Cool white high back light was balanced with cool front fill to indicate morning.
Scene 5 used the brightest levels of cool white high back light and the least
amount of fill, enhancing the idea of the brightest time of day as well as sculpting
actors faces and bodies more profoundly.
A special was also included to light Philip during the scene shift between Scenes 5 & 6.
REVIEW
Posted Saturday, March 15, 2003
Actors in The Philanthropist Can Give Only So Much
by PAUL BRISSETT
for THE DULUTH NEWS TRIBUNE
The Philanthropist is either misnamed or titled with sly irony. Christopher
Hampton's play, which opened Thursday at the University of Minnesota Duluth's
Marshall Performing Arts Center, is about a man so terrified of offending people
that he offends by his very lack of self. Hampton's intent was to invert Moliere's
The Misanthrope, an idea he develops with skilled writing, wit and engaging
characters. To these assets the UMD Theatre production adds first-rate staging
and solid acting. But at its core, The Philanthropist is hollow and ultimately
unsatisfying.
The title character is Philip, a scholar of an obscure subspeciality of English
at an unnamed but venerable English university who explains that he can't teach
literature because he has "no critical faculties whatsoever." Matthew
Salmela does an impressive job with a hopelessly paradoxical role. A philanthropist
without a self to give is as much an oxymoron as an impoverished benefactor.

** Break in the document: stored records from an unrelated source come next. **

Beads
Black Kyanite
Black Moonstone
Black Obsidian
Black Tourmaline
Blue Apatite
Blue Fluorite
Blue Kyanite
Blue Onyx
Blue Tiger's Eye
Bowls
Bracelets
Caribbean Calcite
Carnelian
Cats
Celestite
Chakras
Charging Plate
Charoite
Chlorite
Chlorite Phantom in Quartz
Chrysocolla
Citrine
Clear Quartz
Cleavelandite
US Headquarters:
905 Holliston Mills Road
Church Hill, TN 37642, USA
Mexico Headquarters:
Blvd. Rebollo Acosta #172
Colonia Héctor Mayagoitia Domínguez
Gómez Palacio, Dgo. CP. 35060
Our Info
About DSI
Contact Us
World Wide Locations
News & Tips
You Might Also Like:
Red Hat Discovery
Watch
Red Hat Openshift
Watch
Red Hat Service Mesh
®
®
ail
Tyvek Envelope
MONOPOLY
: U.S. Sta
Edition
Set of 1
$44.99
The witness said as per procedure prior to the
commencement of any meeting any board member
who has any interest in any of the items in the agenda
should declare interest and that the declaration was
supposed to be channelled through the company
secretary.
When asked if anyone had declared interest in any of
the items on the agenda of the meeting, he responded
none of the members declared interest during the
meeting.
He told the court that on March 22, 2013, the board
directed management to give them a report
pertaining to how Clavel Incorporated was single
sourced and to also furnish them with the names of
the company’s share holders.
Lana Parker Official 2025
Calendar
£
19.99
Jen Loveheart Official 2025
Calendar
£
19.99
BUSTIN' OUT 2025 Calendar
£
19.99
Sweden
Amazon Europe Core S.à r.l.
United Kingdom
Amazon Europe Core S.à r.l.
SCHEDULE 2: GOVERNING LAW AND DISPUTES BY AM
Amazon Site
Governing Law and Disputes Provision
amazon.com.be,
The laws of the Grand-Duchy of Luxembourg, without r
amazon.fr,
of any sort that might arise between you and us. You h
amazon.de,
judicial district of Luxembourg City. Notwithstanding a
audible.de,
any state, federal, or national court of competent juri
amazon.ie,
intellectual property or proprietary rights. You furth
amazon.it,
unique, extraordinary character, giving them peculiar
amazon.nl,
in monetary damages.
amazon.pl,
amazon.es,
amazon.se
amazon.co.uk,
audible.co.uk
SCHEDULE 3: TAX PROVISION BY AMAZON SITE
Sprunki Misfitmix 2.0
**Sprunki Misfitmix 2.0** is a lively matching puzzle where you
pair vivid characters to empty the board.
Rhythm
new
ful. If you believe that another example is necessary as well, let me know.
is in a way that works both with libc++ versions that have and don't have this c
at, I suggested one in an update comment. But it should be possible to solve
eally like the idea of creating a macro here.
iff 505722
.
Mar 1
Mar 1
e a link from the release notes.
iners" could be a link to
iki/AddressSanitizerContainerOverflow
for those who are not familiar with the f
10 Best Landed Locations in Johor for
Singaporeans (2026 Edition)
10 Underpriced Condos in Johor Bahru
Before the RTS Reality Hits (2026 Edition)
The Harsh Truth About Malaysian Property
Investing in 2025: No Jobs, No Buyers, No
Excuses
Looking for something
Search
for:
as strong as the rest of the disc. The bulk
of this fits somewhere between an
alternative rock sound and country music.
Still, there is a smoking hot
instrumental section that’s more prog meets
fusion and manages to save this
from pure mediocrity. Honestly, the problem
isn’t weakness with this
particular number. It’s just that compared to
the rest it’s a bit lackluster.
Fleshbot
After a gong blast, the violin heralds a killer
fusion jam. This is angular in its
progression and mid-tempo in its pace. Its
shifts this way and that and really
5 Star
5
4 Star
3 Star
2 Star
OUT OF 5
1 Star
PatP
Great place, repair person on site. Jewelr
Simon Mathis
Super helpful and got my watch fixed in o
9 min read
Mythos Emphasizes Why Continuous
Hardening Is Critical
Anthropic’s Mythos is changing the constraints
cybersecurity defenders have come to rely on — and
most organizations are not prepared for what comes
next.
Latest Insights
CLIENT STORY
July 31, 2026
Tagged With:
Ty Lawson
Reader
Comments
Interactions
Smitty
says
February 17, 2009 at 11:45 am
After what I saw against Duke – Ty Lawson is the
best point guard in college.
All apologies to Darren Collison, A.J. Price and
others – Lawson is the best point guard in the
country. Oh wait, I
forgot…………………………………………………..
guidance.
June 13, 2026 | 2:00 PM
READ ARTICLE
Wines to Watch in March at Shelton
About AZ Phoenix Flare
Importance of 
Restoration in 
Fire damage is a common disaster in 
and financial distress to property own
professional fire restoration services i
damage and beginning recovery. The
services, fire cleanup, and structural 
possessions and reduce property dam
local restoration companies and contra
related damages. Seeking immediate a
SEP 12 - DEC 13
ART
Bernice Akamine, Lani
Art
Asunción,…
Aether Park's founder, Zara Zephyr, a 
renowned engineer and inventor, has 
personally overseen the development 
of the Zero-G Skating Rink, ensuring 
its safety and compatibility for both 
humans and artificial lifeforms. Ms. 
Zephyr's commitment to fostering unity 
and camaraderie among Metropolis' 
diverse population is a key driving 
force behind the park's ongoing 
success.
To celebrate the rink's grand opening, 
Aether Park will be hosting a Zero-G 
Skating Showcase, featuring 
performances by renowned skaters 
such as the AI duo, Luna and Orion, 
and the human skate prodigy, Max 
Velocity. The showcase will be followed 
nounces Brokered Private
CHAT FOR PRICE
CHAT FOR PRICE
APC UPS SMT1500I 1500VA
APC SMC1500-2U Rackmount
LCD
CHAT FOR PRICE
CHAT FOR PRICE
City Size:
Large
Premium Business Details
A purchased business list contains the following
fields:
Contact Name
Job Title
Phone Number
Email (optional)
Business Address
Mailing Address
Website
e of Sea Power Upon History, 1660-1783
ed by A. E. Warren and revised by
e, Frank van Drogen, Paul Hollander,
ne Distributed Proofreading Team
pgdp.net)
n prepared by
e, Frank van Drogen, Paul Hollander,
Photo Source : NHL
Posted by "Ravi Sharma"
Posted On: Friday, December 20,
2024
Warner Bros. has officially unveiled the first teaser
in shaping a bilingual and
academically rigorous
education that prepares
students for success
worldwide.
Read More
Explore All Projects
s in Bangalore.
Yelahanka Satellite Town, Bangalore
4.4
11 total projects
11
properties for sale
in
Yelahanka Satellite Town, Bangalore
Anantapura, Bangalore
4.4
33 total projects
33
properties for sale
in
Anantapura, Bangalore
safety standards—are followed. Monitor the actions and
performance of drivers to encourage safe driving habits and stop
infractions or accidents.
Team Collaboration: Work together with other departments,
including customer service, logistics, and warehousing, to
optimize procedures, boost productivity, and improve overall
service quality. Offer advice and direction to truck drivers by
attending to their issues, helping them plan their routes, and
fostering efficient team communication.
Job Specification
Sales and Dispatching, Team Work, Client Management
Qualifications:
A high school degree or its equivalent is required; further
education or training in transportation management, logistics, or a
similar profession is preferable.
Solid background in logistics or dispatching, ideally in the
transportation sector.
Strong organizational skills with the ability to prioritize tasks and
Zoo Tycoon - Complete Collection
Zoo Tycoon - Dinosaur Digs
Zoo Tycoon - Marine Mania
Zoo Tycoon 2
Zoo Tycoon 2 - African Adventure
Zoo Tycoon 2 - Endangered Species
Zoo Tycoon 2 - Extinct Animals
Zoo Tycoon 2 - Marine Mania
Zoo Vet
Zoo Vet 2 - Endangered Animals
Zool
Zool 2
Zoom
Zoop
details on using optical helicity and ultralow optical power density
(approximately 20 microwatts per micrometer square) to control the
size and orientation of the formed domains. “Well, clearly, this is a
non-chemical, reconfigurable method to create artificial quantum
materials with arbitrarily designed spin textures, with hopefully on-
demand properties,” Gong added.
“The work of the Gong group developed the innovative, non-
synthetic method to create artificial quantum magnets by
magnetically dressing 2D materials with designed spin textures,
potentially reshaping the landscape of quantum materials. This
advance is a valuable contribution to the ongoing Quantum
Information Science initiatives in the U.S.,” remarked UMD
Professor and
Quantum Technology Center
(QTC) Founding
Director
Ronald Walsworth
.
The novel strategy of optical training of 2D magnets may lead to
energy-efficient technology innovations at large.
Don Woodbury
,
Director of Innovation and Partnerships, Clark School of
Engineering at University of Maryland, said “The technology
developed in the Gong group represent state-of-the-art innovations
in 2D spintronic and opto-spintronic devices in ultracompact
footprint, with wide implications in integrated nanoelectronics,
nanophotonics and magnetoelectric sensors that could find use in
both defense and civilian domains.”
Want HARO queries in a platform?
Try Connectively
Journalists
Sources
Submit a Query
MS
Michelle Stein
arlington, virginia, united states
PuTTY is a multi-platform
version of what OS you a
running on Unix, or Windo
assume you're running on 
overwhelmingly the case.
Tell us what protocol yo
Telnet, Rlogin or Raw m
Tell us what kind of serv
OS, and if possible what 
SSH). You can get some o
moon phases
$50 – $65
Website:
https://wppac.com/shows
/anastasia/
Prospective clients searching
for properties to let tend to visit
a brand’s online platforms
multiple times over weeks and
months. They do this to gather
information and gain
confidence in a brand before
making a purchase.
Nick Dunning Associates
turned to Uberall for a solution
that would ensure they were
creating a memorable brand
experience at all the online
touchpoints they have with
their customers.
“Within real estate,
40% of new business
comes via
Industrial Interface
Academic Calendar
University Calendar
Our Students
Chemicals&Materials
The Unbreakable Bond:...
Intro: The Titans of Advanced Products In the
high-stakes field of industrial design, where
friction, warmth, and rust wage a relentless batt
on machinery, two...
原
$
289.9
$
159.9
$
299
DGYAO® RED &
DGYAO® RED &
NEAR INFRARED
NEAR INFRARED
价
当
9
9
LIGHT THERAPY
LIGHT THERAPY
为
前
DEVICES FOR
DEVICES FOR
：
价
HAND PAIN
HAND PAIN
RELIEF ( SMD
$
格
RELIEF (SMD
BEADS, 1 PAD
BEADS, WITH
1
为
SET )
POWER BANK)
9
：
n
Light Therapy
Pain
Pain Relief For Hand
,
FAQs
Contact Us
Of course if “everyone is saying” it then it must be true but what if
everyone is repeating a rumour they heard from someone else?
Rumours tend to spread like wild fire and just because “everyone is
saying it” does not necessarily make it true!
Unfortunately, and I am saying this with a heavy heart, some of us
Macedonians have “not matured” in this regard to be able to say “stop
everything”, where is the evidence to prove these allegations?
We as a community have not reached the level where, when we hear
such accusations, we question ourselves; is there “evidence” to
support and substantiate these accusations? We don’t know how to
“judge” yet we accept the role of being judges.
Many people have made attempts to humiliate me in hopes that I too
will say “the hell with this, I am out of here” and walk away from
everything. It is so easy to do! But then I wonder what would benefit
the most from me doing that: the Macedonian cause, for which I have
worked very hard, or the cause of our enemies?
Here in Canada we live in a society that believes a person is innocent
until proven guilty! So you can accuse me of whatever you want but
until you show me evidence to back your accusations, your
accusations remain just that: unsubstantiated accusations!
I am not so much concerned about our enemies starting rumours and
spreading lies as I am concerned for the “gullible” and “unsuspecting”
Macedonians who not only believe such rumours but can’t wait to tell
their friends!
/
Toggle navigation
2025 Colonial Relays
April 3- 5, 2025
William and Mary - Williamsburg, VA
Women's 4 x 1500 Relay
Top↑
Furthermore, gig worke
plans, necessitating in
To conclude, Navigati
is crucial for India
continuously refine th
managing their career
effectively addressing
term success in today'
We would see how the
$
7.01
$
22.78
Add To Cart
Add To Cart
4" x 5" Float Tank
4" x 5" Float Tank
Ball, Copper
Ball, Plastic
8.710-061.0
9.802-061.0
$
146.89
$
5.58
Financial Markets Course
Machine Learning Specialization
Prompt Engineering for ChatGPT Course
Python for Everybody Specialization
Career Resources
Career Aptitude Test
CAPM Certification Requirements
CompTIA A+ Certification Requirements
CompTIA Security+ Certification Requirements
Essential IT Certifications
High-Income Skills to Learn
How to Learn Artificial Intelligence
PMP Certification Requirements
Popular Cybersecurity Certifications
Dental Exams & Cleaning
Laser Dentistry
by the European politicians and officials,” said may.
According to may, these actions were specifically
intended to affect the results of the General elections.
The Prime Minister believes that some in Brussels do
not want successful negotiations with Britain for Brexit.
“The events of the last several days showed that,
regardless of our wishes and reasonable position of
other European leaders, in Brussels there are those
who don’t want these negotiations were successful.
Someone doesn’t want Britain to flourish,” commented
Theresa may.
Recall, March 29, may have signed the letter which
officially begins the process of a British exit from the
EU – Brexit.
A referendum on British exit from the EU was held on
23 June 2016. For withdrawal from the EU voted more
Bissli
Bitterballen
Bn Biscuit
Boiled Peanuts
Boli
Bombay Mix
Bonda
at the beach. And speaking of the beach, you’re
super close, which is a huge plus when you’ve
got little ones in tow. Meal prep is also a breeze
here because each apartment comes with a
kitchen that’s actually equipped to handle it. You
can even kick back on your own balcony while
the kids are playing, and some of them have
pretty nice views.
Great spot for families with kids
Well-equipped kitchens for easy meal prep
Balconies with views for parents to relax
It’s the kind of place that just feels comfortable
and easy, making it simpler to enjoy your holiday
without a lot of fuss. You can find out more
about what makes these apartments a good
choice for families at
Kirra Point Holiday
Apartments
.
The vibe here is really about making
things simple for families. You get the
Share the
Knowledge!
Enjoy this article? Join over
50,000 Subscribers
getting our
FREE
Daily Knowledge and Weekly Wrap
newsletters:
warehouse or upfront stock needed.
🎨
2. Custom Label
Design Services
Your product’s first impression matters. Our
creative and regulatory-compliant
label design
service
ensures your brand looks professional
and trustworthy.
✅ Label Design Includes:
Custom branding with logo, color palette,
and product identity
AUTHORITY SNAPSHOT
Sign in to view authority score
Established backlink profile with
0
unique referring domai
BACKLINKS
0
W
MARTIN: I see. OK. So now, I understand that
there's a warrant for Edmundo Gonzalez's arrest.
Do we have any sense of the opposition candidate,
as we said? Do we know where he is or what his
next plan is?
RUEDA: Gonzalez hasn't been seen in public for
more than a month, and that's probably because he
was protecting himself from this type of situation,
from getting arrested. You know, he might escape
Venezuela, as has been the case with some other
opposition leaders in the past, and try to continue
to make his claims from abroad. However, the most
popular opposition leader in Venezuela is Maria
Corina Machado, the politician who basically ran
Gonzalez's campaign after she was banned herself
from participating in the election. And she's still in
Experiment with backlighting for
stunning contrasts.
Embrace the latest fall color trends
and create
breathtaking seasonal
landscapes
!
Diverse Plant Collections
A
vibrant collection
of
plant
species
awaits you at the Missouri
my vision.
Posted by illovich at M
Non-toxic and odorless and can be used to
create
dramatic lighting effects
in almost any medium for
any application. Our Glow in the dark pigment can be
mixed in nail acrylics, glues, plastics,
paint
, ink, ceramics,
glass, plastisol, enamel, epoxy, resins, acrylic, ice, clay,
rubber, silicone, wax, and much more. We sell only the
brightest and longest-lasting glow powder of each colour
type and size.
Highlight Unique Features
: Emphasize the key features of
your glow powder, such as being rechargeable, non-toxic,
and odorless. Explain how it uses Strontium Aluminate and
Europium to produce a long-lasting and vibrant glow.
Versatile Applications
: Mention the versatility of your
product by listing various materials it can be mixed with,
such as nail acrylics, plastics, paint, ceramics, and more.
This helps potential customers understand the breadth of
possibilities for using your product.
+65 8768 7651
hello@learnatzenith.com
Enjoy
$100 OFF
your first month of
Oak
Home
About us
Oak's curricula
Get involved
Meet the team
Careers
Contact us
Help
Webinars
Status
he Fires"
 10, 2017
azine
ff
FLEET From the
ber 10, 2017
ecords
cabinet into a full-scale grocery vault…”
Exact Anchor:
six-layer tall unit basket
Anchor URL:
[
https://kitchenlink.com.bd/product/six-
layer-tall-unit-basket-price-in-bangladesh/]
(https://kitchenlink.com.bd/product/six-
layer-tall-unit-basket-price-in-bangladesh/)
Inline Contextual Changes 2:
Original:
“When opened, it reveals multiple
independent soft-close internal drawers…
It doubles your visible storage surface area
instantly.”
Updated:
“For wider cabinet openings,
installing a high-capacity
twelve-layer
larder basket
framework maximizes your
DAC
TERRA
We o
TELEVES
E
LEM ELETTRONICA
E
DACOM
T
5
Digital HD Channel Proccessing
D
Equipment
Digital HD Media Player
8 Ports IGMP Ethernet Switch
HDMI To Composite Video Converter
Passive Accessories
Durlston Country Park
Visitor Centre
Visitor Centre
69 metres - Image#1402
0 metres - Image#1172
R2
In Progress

Act I centers on a dinner party during which we see that Philip is surrounded
by people who embody, in varying degrees, Moliere's humanity-hating Alceste.
They include his impatient, passive-aggressive fiancee, Celia, played by Molly
McLain, and the spectacularly boorish blowhard Braham, masterfully rendered
by Ben Elledge. Hampton also introduces some intriguing characters who never
actually appear. They are the students, colleagues and prominent people the
guests take turns sneering at, gossiping about and rendering judgment upon.
In Act II, the focus is narrowed to Philip's relationships with individuals,
chiefly Celia. It is to her that he confesses that, while he likes people well
enough, the driving force in his life is his fear of offending. Philip is more
Pee-Wee Herman than Mother Teresa, which leaves the audience without a central
character to which to react.
Presented with this conundrum, director Rachel Katz Carey has made Philip not
lover, not hater, not fearer. In fact, he's nothing -- alternately an amiable
dishrag and such a naif as to seem dull-witted.
The entire play takes place in Philip's quarters at the university, charmingly
represented by Jeffrey Johnson's set design, which evidences the same attention
to detail as all other aspects of the production: Carey's blocking and stage
business; Stacy Mittag's costumes and Kate Ufema's dialect coaching -- the British
accents sound authentic and, more importantly, are consistent and never impede
intelligibility.
Mark Harvey's lighting design is especially enhancing to several scenes -- and
to the creatively handled scene changes.